Suicide of the West: tribalism threatens liberal-democratic ‘miracle’

     

The bloody mess that is Syria stands as Exhibit A of what is happening to global order with the retreat of American leadership, notes the Washington Post’s Jackson Diehl. In multiple miserable corners of the world, where U.S. envoys and aid would normally be helping victims, deterring malevolent actors and seeking political solutions, there is a void, he writes.

The liberal democratic order is threatened from without by the resurgence of autocratic states and illiberal non-state actors. But it is also being undermined from within by a new tribalism of identity politics which puts ‘the miracle’ of liberal-democratic capitalism at risk, says analyst Jonah Goldberg. Almost everything about modernity, progress, and enlightened society emerged in the last 300 years, he  argues in Suicide of the West: How the Rebirth of Tribalism, Populism, Nationalism, and Identity Politics Is Destroying American Democracy.

“If the last 200,000 years of humanity were one year, nearly all material progress came in the last 14 hours,” he argues. “In the West, and everywhere that followed our example, incomes rose, lifespans grew, toil lessened, energy and water became ubiquitous commodities. Virtually every objective, empirical measure that capitalism’s critics value improved with the emergence of Western liberal-democratic capitalism.”

But the core problem today is not tribalism. It’s excessive individualism, which has eaten away at our uniting faith and damaged our relationships with one another, notes David Brooks. Goldberg points out that for eons human beings were semi-hairless upright apes clumped in tribes and fighting for food. But about 300 years ago something that he calls “the Miracle” happened, he writes for the New York Times:

For thousands of years, societies divided people into permanent categories of race or caste. But, Goldberg writes, “the Miracle ushered in a philosophy that says each person is to be judged and respected on account of their own merits, not the class or caste of their ancestors.” That belief, championed by John Locke (right), or a story we tell about Locke, paved the way for human equality, pluralism, democracy, capitalism and the idea that a person can have a plurality of identities and a society can contain a plurality of moral creeds.

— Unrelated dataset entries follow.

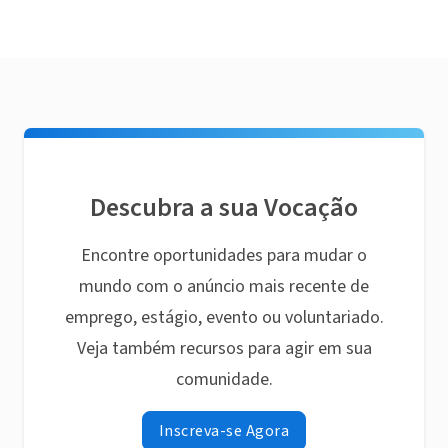
Descubra a sua Vocação
Encontre oportunidades para mudar o
mundo com o anúncio mais recente de
emprego, estágio, evento ou voluntariado.
Veja também recursos para agir em sua
comunidade.
Inscreva-se Agora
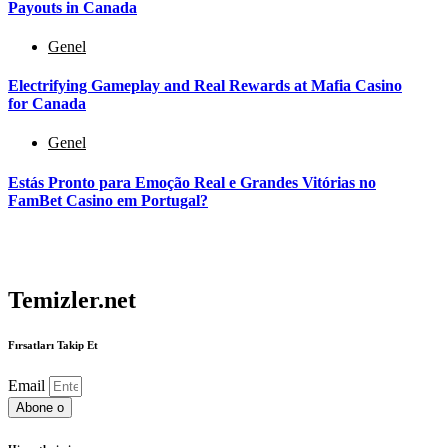
Payouts in Canada
Genel
Electrifying Gameplay and Real Rewards at Mafia Casino
for Canada
Genel
Estás Pronto para Emoção Real e Grandes Vitórias no
FamBet Casino em Portugal?
Temizler.net
Fırsatları Takip Et
Email
Abone o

“Excessive individualism has left us distrustful and alone — naked Lockeans,” Brooks contends. “When people are naked and alone they revert to tribe. Tribalism is the end product of excessive individualism.”

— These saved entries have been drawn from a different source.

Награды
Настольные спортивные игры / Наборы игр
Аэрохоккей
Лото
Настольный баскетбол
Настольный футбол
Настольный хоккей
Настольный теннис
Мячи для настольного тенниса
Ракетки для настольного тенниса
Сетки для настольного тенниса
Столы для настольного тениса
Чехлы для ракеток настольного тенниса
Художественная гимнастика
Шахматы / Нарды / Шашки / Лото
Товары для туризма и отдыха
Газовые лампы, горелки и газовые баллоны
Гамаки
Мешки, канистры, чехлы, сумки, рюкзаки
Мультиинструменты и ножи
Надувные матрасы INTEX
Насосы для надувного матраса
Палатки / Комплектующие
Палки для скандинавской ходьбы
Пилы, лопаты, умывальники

The predominance of democratic governments and the widespread embrace of democratic principles forged a world that became freer and more prosperous than ever before, Freedom House president Michael Abramowitz (left) said in a recent speech to U.S. Naval Academy, in which he listed democracy’s accomplishments:

  • Democracy was embraced by the countries of Europe. It led to an unprecedented period of harmony in a part of the world that had experienced the world’s most deadly wars. In short, large-scale war in Europe became a thing of the past.
  • The success of free institutions, free markets, and human rights led to the eclipse of the totalitarian ideologies that were responsible for mass murder, gulags and killing fields, censorship and thought control, and the exaltation of the party-state above everything else.  
  • The triumph of democracy led to the normalization of civil-military relations and a clear separation of the military sphere from the political throughout most of the world. Until recently, that meant that the military dictatorship, once common, almost disappeared.
  • Democracy transformed the lives of billions of people outside Europe. It helped lead to the emergence of prosperous societies in Asia, the end of South African apartheid, and the end of civil wars and military juntas in Latin America.
  • Democracy fostered the growth of independent media, including the global internet, and the spread of the idea that access to information is a right for all people.
  • Democracy greatly enhanced political stability, which in turn fostered unprecedented gains in personal health and education.
  • Democracy fostered the spread of the values of open inquiry and educational opportunities on a global scale, as reflected in the openness of the great universities of the democratic world to students from across the globe.  

Complacency about democracy

Today’s angry political climate compels us to re-examine the meaning of democracy, argues Mark Mazower, a professor of history at Columbia University. If there is one good thing to come out of the current political uncertainty, it is that complacency about democracy will be harder to sustain in future, Let us not worry overly about how to define a fascist: there are plenty of other nasty kinds of authoritarian regimes. It is the crisis of democracy that should concern us more, he writes for the Financial Times:

We know by now what can happen when the institutions of representative government become bitterly polarised, when large swathes of the electorate lose the capacity to compromise, when power and wealth pile up in the hands of elites and when those in charge of the state give up the challenge of responding to widespread economic hardship. History is not a one-way street and democracy has turned authoritarian before.

Two current analysesMadeleine Albright’s Fascism: A Warning and Timothy Snyder’s The Road to Unfreedom – fail to make the case that Western democracy is threatened by fascism or that Russia’s Putin is ideologically motivated, writes the Washington Post’s Christian Caryl.